Il n'aurait pas été réaliste d'espérer remise en question de l'idée que les forces du marché vont enrayer les émissions de dioxyde de carbone. Néanmoins, j'espérais bien que l'inclusion si controversée, survenue à la dernière minute de la COP 9, des plantations d'arbres génétiquement modifiés dans le Mécanisme de Développement propre, serait un thème intéressant à débattre, compte tenu des effets potentiellement dévastateurs de cette décision sur la biodiversité.
Or, au grand étonnement de tout « observateur » présent à la Conférence, cette question si importante (voir http://www.wrm.org.uy/subjects/GMTrees/text.html ) a été supprimée de la façon la plus cavalière : les organisateurs ont égaré la demande de l'ONG FERN pour qu'il y ait un événement parallèle sur les arbres GM, et n'ont pas accepté qu'elle soit présentée à nouveau.

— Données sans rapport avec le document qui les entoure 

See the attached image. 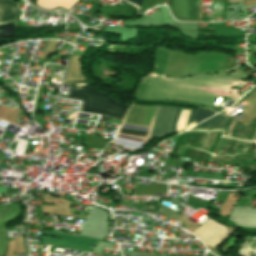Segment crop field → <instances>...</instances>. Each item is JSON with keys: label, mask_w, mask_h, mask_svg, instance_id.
Segmentation results:
<instances>
[{"label": "crop field", "mask_w": 256, "mask_h": 256, "mask_svg": "<svg viewBox=\"0 0 256 256\" xmlns=\"http://www.w3.org/2000/svg\"><path fill=\"white\" fill-rule=\"evenodd\" d=\"M68 87L77 88L75 98L82 100L81 111L102 114L101 121L107 118L122 121L128 107L113 99L105 92L89 87L87 82L70 83Z\"/></svg>", "instance_id": "obj_1"}, {"label": "crop field", "mask_w": 256, "mask_h": 256, "mask_svg": "<svg viewBox=\"0 0 256 256\" xmlns=\"http://www.w3.org/2000/svg\"><path fill=\"white\" fill-rule=\"evenodd\" d=\"M180 108L170 106H157L149 130L148 137L174 132L180 113Z\"/></svg>", "instance_id": "obj_2"}, {"label": "crop field", "mask_w": 256, "mask_h": 256, "mask_svg": "<svg viewBox=\"0 0 256 256\" xmlns=\"http://www.w3.org/2000/svg\"><path fill=\"white\" fill-rule=\"evenodd\" d=\"M44 234L64 238L67 240L52 239V238L43 236L42 238L43 245H52V246H57L61 248L74 249V250L83 251L87 253H89L91 248L100 241L99 239H94V238L81 236V235H67V234H61V233L49 232V231H45Z\"/></svg>", "instance_id": "obj_3"}, {"label": "crop field", "mask_w": 256, "mask_h": 256, "mask_svg": "<svg viewBox=\"0 0 256 256\" xmlns=\"http://www.w3.org/2000/svg\"><path fill=\"white\" fill-rule=\"evenodd\" d=\"M193 234L204 243L216 246L230 233L224 227L208 219Z\"/></svg>", "instance_id": "obj_4"}, {"label": "crop field", "mask_w": 256, "mask_h": 256, "mask_svg": "<svg viewBox=\"0 0 256 256\" xmlns=\"http://www.w3.org/2000/svg\"><path fill=\"white\" fill-rule=\"evenodd\" d=\"M226 124H227V116L220 114L190 130H203V131L224 130Z\"/></svg>", "instance_id": "obj_5"}, {"label": "crop field", "mask_w": 256, "mask_h": 256, "mask_svg": "<svg viewBox=\"0 0 256 256\" xmlns=\"http://www.w3.org/2000/svg\"><path fill=\"white\" fill-rule=\"evenodd\" d=\"M17 5L14 1L0 0V24L15 20Z\"/></svg>", "instance_id": "obj_6"}, {"label": "crop field", "mask_w": 256, "mask_h": 256, "mask_svg": "<svg viewBox=\"0 0 256 256\" xmlns=\"http://www.w3.org/2000/svg\"><path fill=\"white\" fill-rule=\"evenodd\" d=\"M77 0H36V4L40 7L55 9L63 7L67 10L76 3Z\"/></svg>", "instance_id": "obj_7"}, {"label": "crop field", "mask_w": 256, "mask_h": 256, "mask_svg": "<svg viewBox=\"0 0 256 256\" xmlns=\"http://www.w3.org/2000/svg\"><path fill=\"white\" fill-rule=\"evenodd\" d=\"M129 1H132V2L137 3L139 5L141 3V0H129ZM161 1L162 0H143L141 12H143V11H145V10L155 6V5L161 4Z\"/></svg>", "instance_id": "obj_8"}, {"label": "crop field", "mask_w": 256, "mask_h": 256, "mask_svg": "<svg viewBox=\"0 0 256 256\" xmlns=\"http://www.w3.org/2000/svg\"><path fill=\"white\" fill-rule=\"evenodd\" d=\"M212 115H214V113H212V112H196V111L192 110L190 116L202 121Z\"/></svg>", "instance_id": "obj_9"}, {"label": "crop field", "mask_w": 256, "mask_h": 256, "mask_svg": "<svg viewBox=\"0 0 256 256\" xmlns=\"http://www.w3.org/2000/svg\"><path fill=\"white\" fill-rule=\"evenodd\" d=\"M123 256H152L149 254H142V253H136V252H121Z\"/></svg>", "instance_id": "obj_10"}, {"label": "crop field", "mask_w": 256, "mask_h": 256, "mask_svg": "<svg viewBox=\"0 0 256 256\" xmlns=\"http://www.w3.org/2000/svg\"><path fill=\"white\" fill-rule=\"evenodd\" d=\"M230 256V255H229Z\"/></svg>", "instance_id": "obj_11"}]
</instances>
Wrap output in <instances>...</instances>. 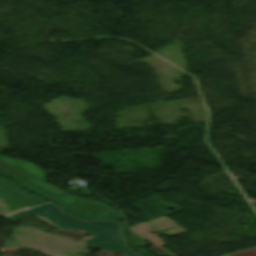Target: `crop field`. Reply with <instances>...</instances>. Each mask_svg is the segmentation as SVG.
<instances>
[{"mask_svg": "<svg viewBox=\"0 0 256 256\" xmlns=\"http://www.w3.org/2000/svg\"><path fill=\"white\" fill-rule=\"evenodd\" d=\"M33 213L63 230L75 229L94 235L95 237L82 241L89 247L117 251L126 256H139L127 246L123 238L122 227L119 222L114 220H82L69 215L51 202L26 209L6 218L14 221Z\"/></svg>", "mask_w": 256, "mask_h": 256, "instance_id": "obj_1", "label": "crop field"}, {"mask_svg": "<svg viewBox=\"0 0 256 256\" xmlns=\"http://www.w3.org/2000/svg\"><path fill=\"white\" fill-rule=\"evenodd\" d=\"M22 189L13 181L0 177V200L6 202L8 214L47 201L33 193L29 195L28 191H20Z\"/></svg>", "mask_w": 256, "mask_h": 256, "instance_id": "obj_2", "label": "crop field"}, {"mask_svg": "<svg viewBox=\"0 0 256 256\" xmlns=\"http://www.w3.org/2000/svg\"><path fill=\"white\" fill-rule=\"evenodd\" d=\"M0 173L5 174L18 182L30 178L31 176L23 173L22 171L12 167L11 165L0 160Z\"/></svg>", "mask_w": 256, "mask_h": 256, "instance_id": "obj_3", "label": "crop field"}, {"mask_svg": "<svg viewBox=\"0 0 256 256\" xmlns=\"http://www.w3.org/2000/svg\"><path fill=\"white\" fill-rule=\"evenodd\" d=\"M230 256H256V249H252L243 253L230 255Z\"/></svg>", "mask_w": 256, "mask_h": 256, "instance_id": "obj_4", "label": "crop field"}]
</instances>
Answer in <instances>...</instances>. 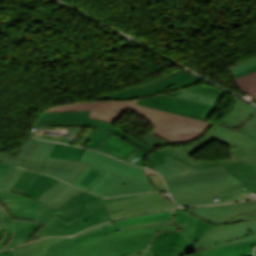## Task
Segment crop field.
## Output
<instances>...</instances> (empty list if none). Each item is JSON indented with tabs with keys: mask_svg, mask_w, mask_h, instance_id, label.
Listing matches in <instances>:
<instances>
[{
	"mask_svg": "<svg viewBox=\"0 0 256 256\" xmlns=\"http://www.w3.org/2000/svg\"><path fill=\"white\" fill-rule=\"evenodd\" d=\"M226 173H228V172H220V173H213V174H207V175H201V176L183 178V179L168 181V182H166V183H167L168 186H170V185L180 184V183L189 182V181H194V180H199V179H204V178L222 176V175H225Z\"/></svg>",
	"mask_w": 256,
	"mask_h": 256,
	"instance_id": "c21b1889",
	"label": "crop field"
},
{
	"mask_svg": "<svg viewBox=\"0 0 256 256\" xmlns=\"http://www.w3.org/2000/svg\"><path fill=\"white\" fill-rule=\"evenodd\" d=\"M181 210V212H179ZM174 221L181 227V238L175 255L184 254L190 245L196 226V218L182 209L174 210Z\"/></svg>",
	"mask_w": 256,
	"mask_h": 256,
	"instance_id": "92a150f3",
	"label": "crop field"
},
{
	"mask_svg": "<svg viewBox=\"0 0 256 256\" xmlns=\"http://www.w3.org/2000/svg\"><path fill=\"white\" fill-rule=\"evenodd\" d=\"M153 226H176V224H174L172 220H163V221L149 222V223H142V224H137L133 226L121 227L119 229L127 230V229H133V228L153 227Z\"/></svg>",
	"mask_w": 256,
	"mask_h": 256,
	"instance_id": "c035e120",
	"label": "crop field"
},
{
	"mask_svg": "<svg viewBox=\"0 0 256 256\" xmlns=\"http://www.w3.org/2000/svg\"><path fill=\"white\" fill-rule=\"evenodd\" d=\"M65 237H49L45 239L38 240L36 242L27 244L20 248H15L14 252L16 256H42L45 254L47 248L63 239Z\"/></svg>",
	"mask_w": 256,
	"mask_h": 256,
	"instance_id": "730fd06b",
	"label": "crop field"
},
{
	"mask_svg": "<svg viewBox=\"0 0 256 256\" xmlns=\"http://www.w3.org/2000/svg\"><path fill=\"white\" fill-rule=\"evenodd\" d=\"M0 256H13L12 250L6 252H0Z\"/></svg>",
	"mask_w": 256,
	"mask_h": 256,
	"instance_id": "9d1cf04e",
	"label": "crop field"
},
{
	"mask_svg": "<svg viewBox=\"0 0 256 256\" xmlns=\"http://www.w3.org/2000/svg\"><path fill=\"white\" fill-rule=\"evenodd\" d=\"M130 198H142V196L141 194H138L130 196L112 197L88 204V207L90 208L92 213L72 222L69 225L55 217L45 227H39L34 234L43 237L70 236L77 234L85 229L112 220L105 204Z\"/></svg>",
	"mask_w": 256,
	"mask_h": 256,
	"instance_id": "d8731c3e",
	"label": "crop field"
},
{
	"mask_svg": "<svg viewBox=\"0 0 256 256\" xmlns=\"http://www.w3.org/2000/svg\"><path fill=\"white\" fill-rule=\"evenodd\" d=\"M84 148L56 143L50 156L79 160Z\"/></svg>",
	"mask_w": 256,
	"mask_h": 256,
	"instance_id": "eef30255",
	"label": "crop field"
},
{
	"mask_svg": "<svg viewBox=\"0 0 256 256\" xmlns=\"http://www.w3.org/2000/svg\"><path fill=\"white\" fill-rule=\"evenodd\" d=\"M186 210L206 222L223 225L256 218V200L186 208Z\"/></svg>",
	"mask_w": 256,
	"mask_h": 256,
	"instance_id": "3316defc",
	"label": "crop field"
},
{
	"mask_svg": "<svg viewBox=\"0 0 256 256\" xmlns=\"http://www.w3.org/2000/svg\"><path fill=\"white\" fill-rule=\"evenodd\" d=\"M151 177V179L153 180L154 182V186L158 189V190H167L165 185H164V182L161 178V175H149Z\"/></svg>",
	"mask_w": 256,
	"mask_h": 256,
	"instance_id": "d23c7cc5",
	"label": "crop field"
},
{
	"mask_svg": "<svg viewBox=\"0 0 256 256\" xmlns=\"http://www.w3.org/2000/svg\"><path fill=\"white\" fill-rule=\"evenodd\" d=\"M254 70H256V66H254V67H252V68H250V69H248V70H246V71H244V72L235 74V75L233 76V78L235 79V78H237V77H239V76H242V75L247 74V73H249V72H252V71H254Z\"/></svg>",
	"mask_w": 256,
	"mask_h": 256,
	"instance_id": "0fb4a251",
	"label": "crop field"
},
{
	"mask_svg": "<svg viewBox=\"0 0 256 256\" xmlns=\"http://www.w3.org/2000/svg\"><path fill=\"white\" fill-rule=\"evenodd\" d=\"M254 59H256V57H253V58H251V59L245 60V61H243V62H241V63H238V64H235V65L229 66V69H232V68L237 67V66H239V65L245 64V63L250 62V61H252V60H254Z\"/></svg>",
	"mask_w": 256,
	"mask_h": 256,
	"instance_id": "1d79db26",
	"label": "crop field"
},
{
	"mask_svg": "<svg viewBox=\"0 0 256 256\" xmlns=\"http://www.w3.org/2000/svg\"><path fill=\"white\" fill-rule=\"evenodd\" d=\"M113 158L86 149L80 161L89 165L71 184L107 197L157 190L143 168Z\"/></svg>",
	"mask_w": 256,
	"mask_h": 256,
	"instance_id": "ac0d7876",
	"label": "crop field"
},
{
	"mask_svg": "<svg viewBox=\"0 0 256 256\" xmlns=\"http://www.w3.org/2000/svg\"><path fill=\"white\" fill-rule=\"evenodd\" d=\"M190 75L189 73L185 72V71H181L175 75H172L170 76L169 78L163 80V81H160L154 85H151L149 87H146L144 89H142L141 91H139V93L142 95V96H145V95H149L150 93L160 89V88H163L173 82H176V81H179L183 78H185L186 76Z\"/></svg>",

Était-il possible que toutes ces négociations interétatiques, renforcées par la contribution de nombreux « experts », n'effleurent même pas un thème qui pourrait aboutir à permettre aux scientifiques d'implanter des gènes de poisson dans les eucalyptus que l'on plante sur des millions d'hectares ? C'était une absurdité, même sans compter les nombreuses évidences de violations des droits humains que subissent les populations locales du fait des grandes plantations d'arbres, ni des conséquences environnementales qui en découlent. ( http://www.wrm.org.uy/plantations/carbon/html )
Or, pour un simple nouveau venu, l'explication était simple. Tout d'abord, et contrairement à ce que l'on pourrait supposer, il n'y avait pas beaucoup de discussions ouvertes entre les délégués des pays à entendre. La plupart des pourparlers avaient lieu à l'intérieur de petits groupes de travail, qui n'étaient pas obligés de permettre la présence des non-participants. Lorsque tous ces petits groupes se réunissaient pour « voter » leurs décisions, on se retrouvait devant une salle à moitié pleine et une procédure sommaire, où « voter » voulait dire qu'aucun des délégués (absents) n'avait d'objection à faire. Les États-Unis (qui, de toute évidence, n'ont pas l'intention de rejoindre le Protocole de Kyoto) pouvaient interrompre et exiger que l'on change des énoncés qui ne les satisfaisaient pas. Pourquoi les non-signataires du protocole ont-ils la possibilité d'influer sur les négociations, alors que les organisations de la société civile et des peuples autochtones, qui en subiront les conséquences, ne sont pas autorisées à le faire ?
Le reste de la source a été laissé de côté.